» What is expected
State how many lines in the records below include the word "DUBAI". Give nothing but that number.
Records supplied below:
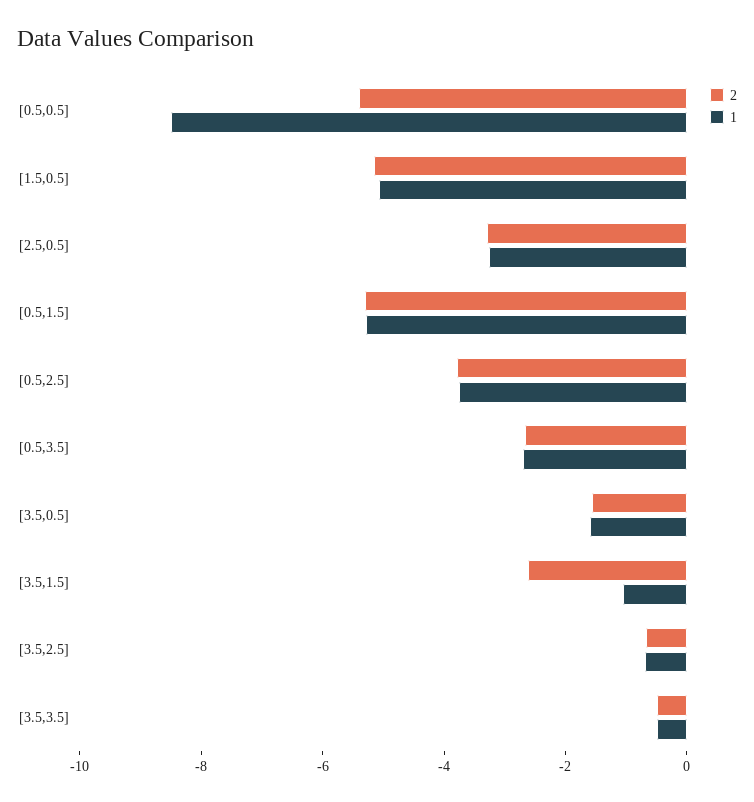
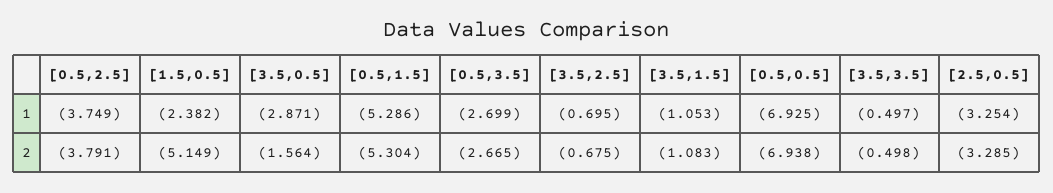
2, [0.5,0.5]: -5.5 -> -6.938
1, [0.5,0.5]: -8.5 -> -6.925
1, [1.5,0.5]: -5 -> -2.382
1, [3.5,0.5]: -1.5 -> -2.871
2, [3.5,1.5]: -2.5 -> -1.083

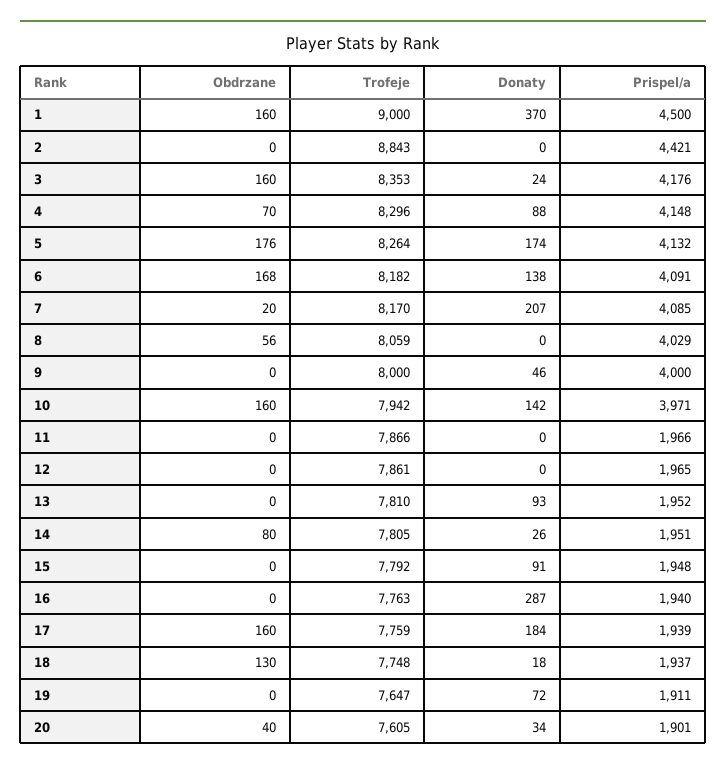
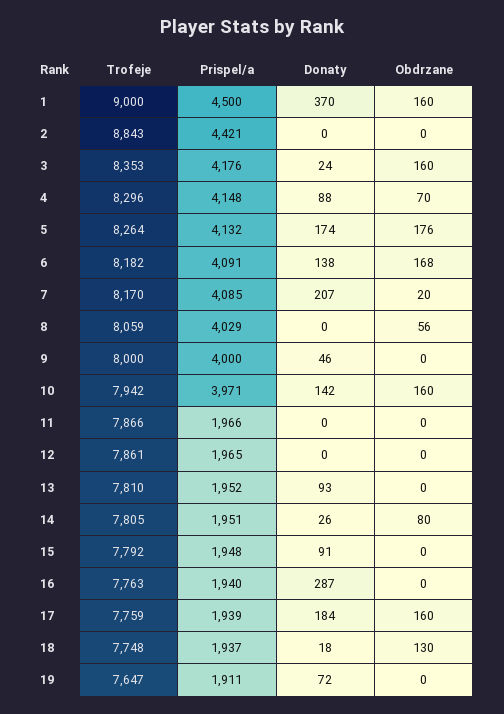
Obdrzane, 20: 40 -> none
Trofeje, 20: 7605 -> none
Donaty, 20: 34 -> none
Prispel/a, 20: 1901 -> none

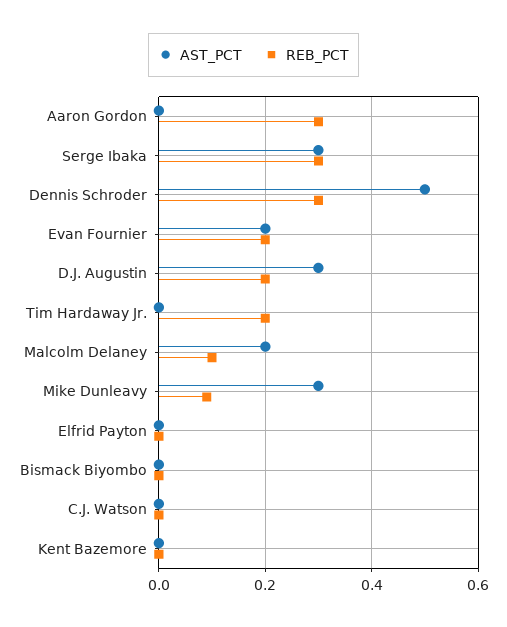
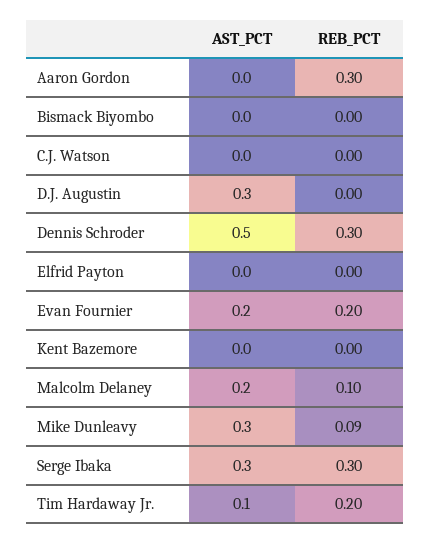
REB_PCT, D.J. Augustin: 0.2 -> 0
AST_PCT, Tim Hardaway Jr.: 0 -> 0.1

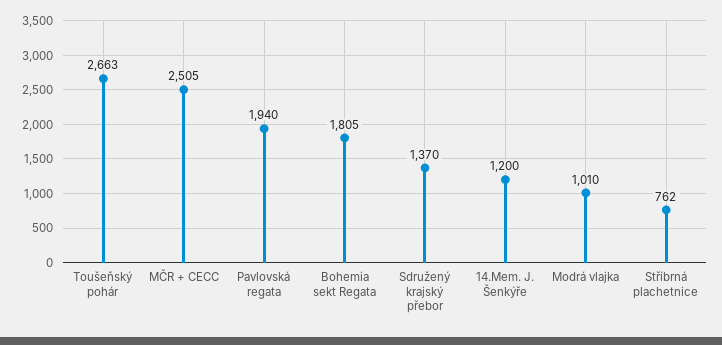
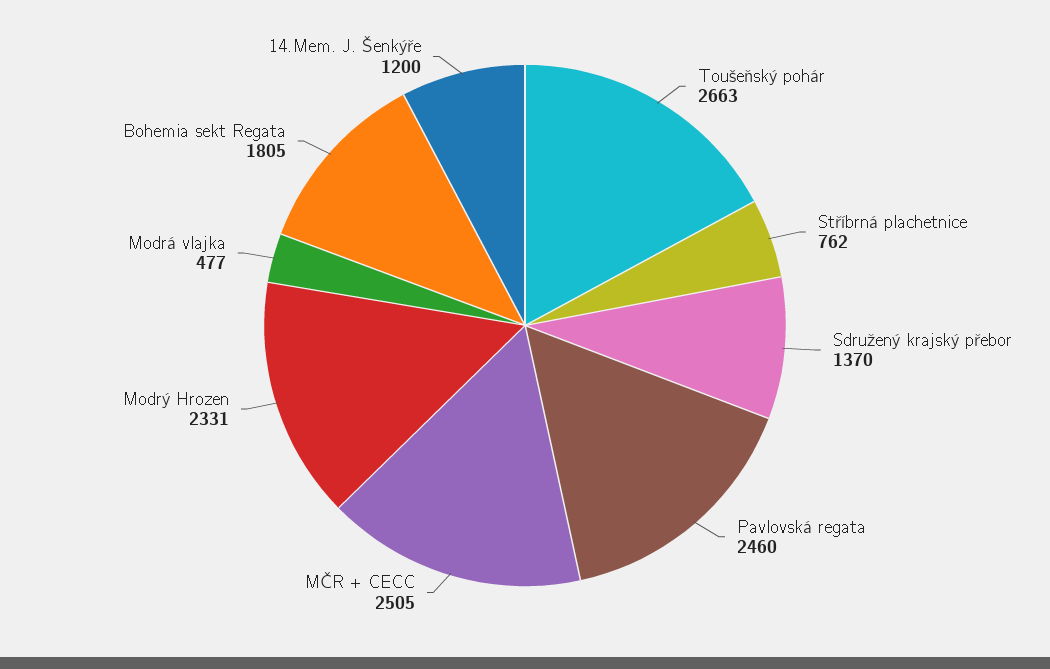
Pavlovská regata: 1940 -> 2460
Modrá vlajka: 1010 -> 477
Modrý Hrozen: none -> 2331

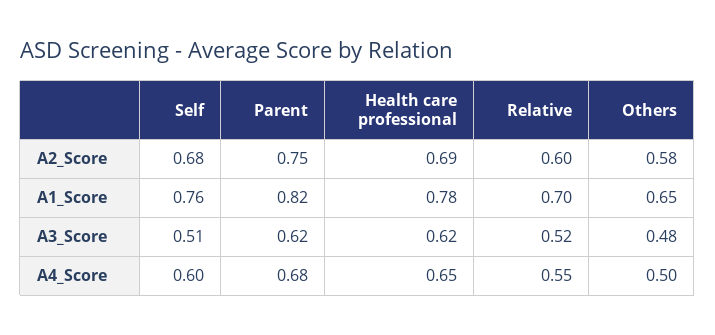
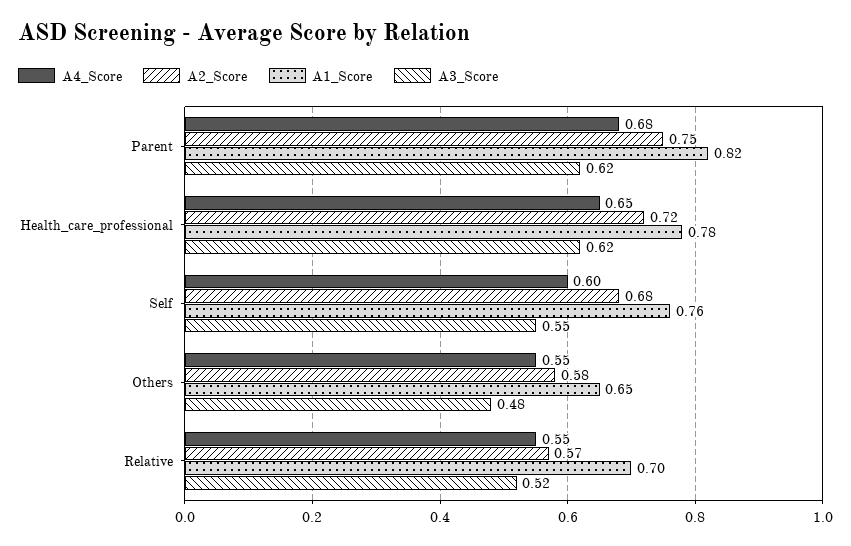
A2_Score, Health care professional: 0.69 -> 0.72
A2_Score, Relative: 0.6 -> 0.57
A3_Score, Self: 0.51 -> 0.55
A4_Score, Others: 0.5 -> 0.55

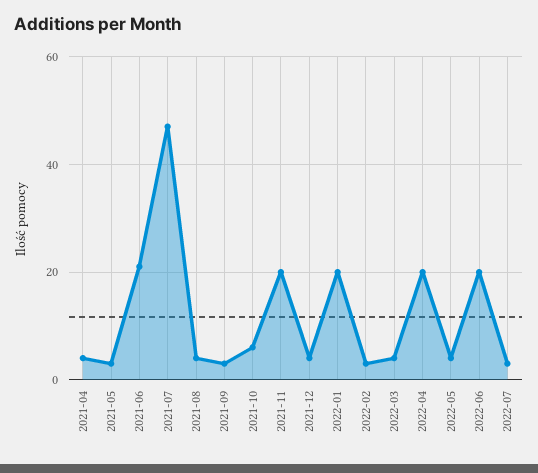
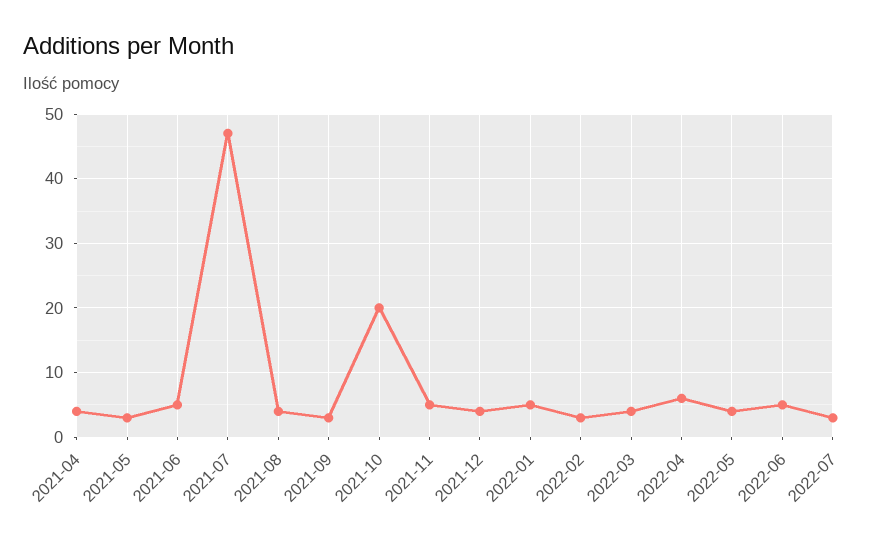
2021-06: 20 -> 5
2021-10: 5 -> 20
2021-11: 20 -> 5
2022-01: 20 -> 5
2022-04: 20 -> 6
2022-06: 20 -> 5

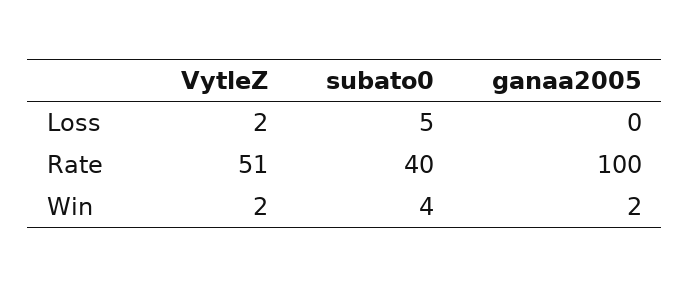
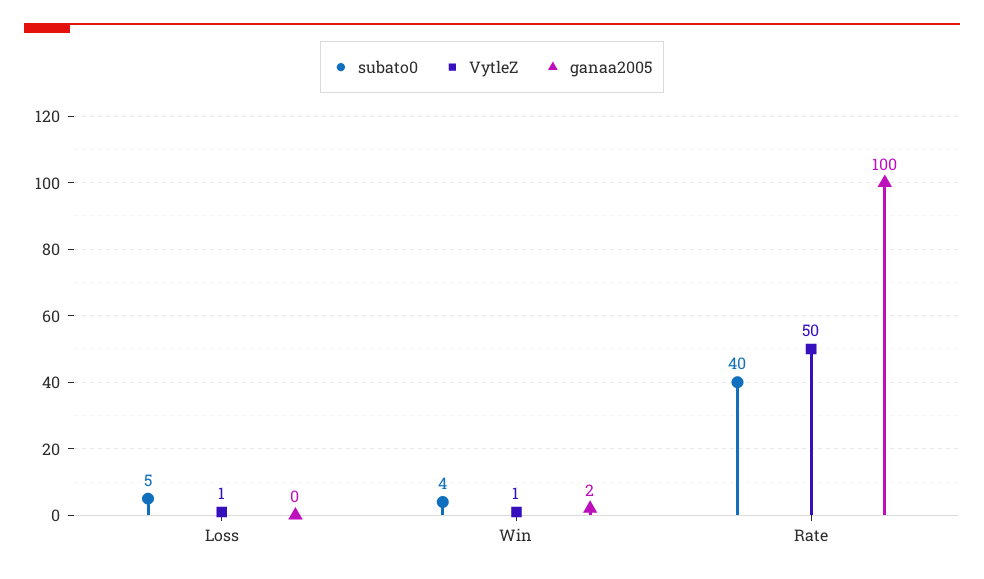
VytleZ, Loss: 2 -> 1
VytleZ, Rate: 51 -> 50
VytleZ, Win: 2 -> 1

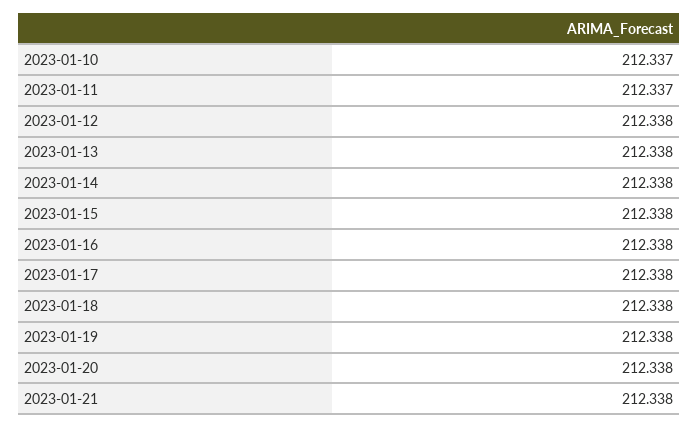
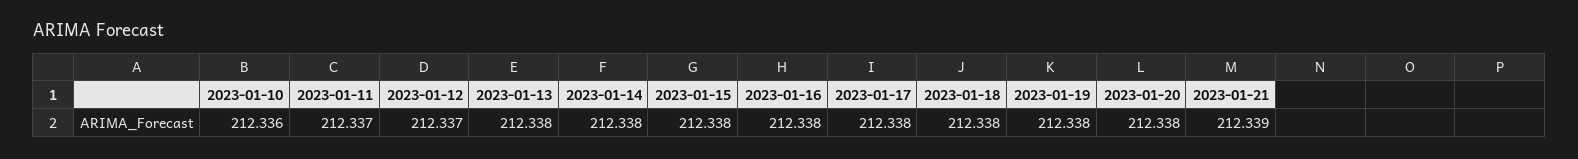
2023-01-10: 212.337 -> 212.336
2023-01-12: 212.338 -> 212.337
2023-01-21: 212.338 -> 212.339

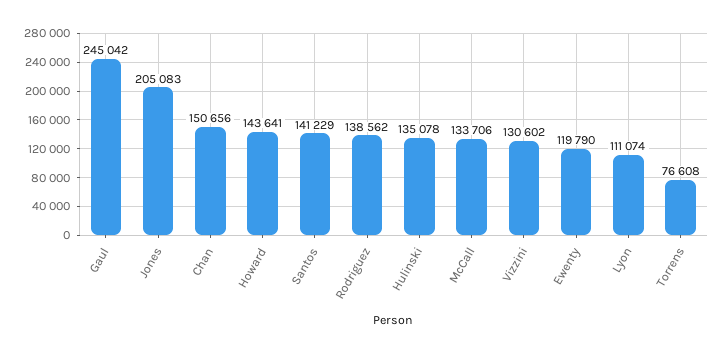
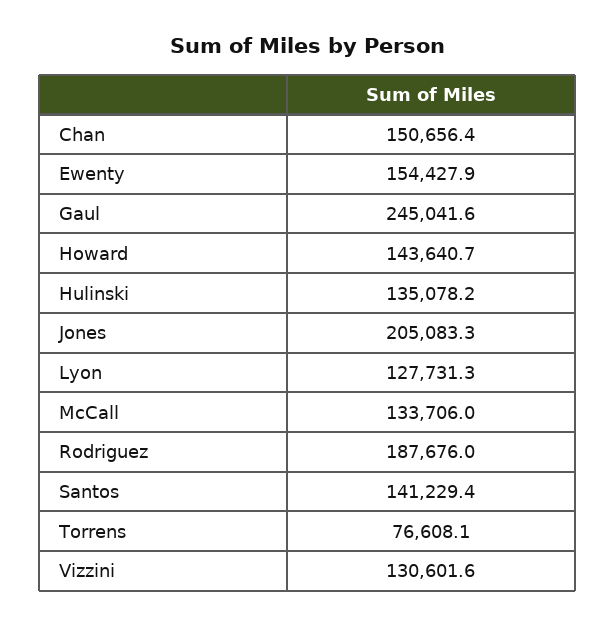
Rodriguez: 138562 -> 187676
Ewenty: 119790 -> 154427.9
Lyon: 111074 -> 127731.3

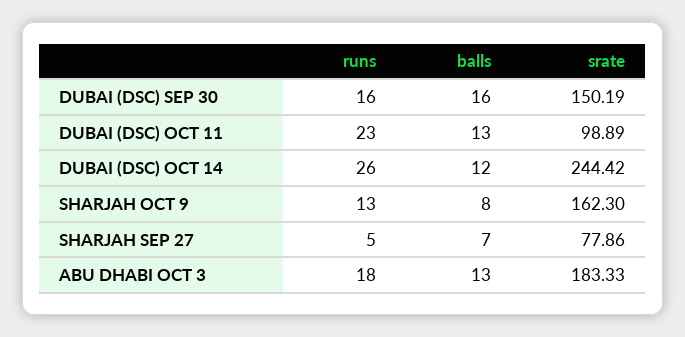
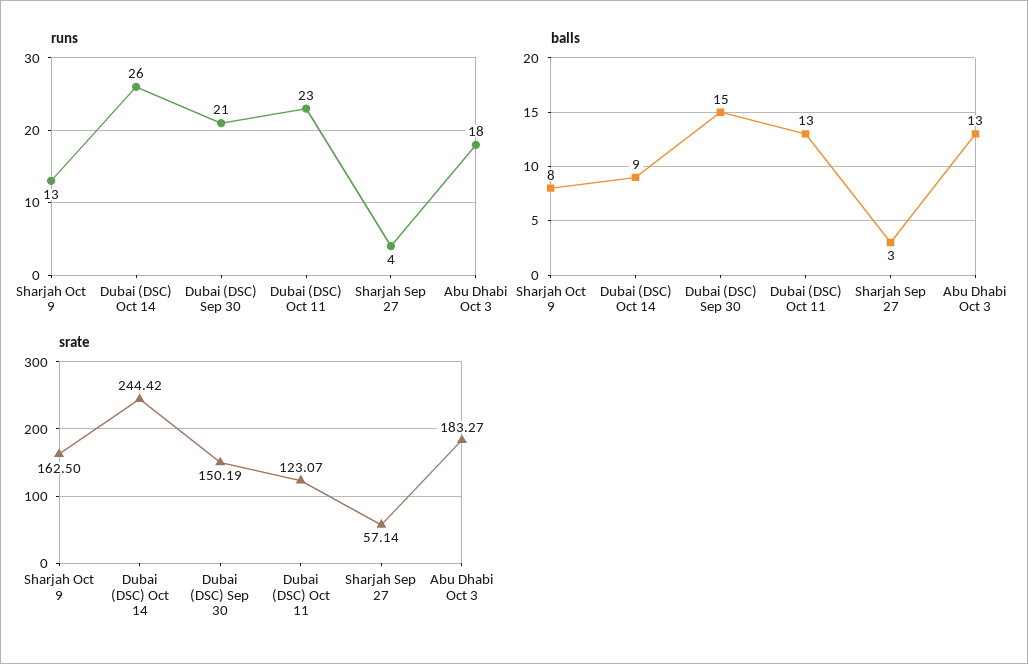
runs, DUBAI (DSC) SEP 30: 16 -> 21
balls, DUBAI (DSC) SEP 30: 16 -> 15
srate, DUBAI (DSC) OCT 11: 98.89 -> 123.07
balls, DUBAI (DSC) OCT 14: 12 -> 9
srate, SHARJAH OCT 9: 162.3 -> 162.5
runs, SHARJAH SEP 27: 5 -> 4
balls, SHARJAH SEP 27: 7 -> 3
srate, SHARJAH SEP 27: 77.86 -> 57.14
srate, ABU DHABI OCT 3: 183.33 -> 183.27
End of Records supplied.
» Response
4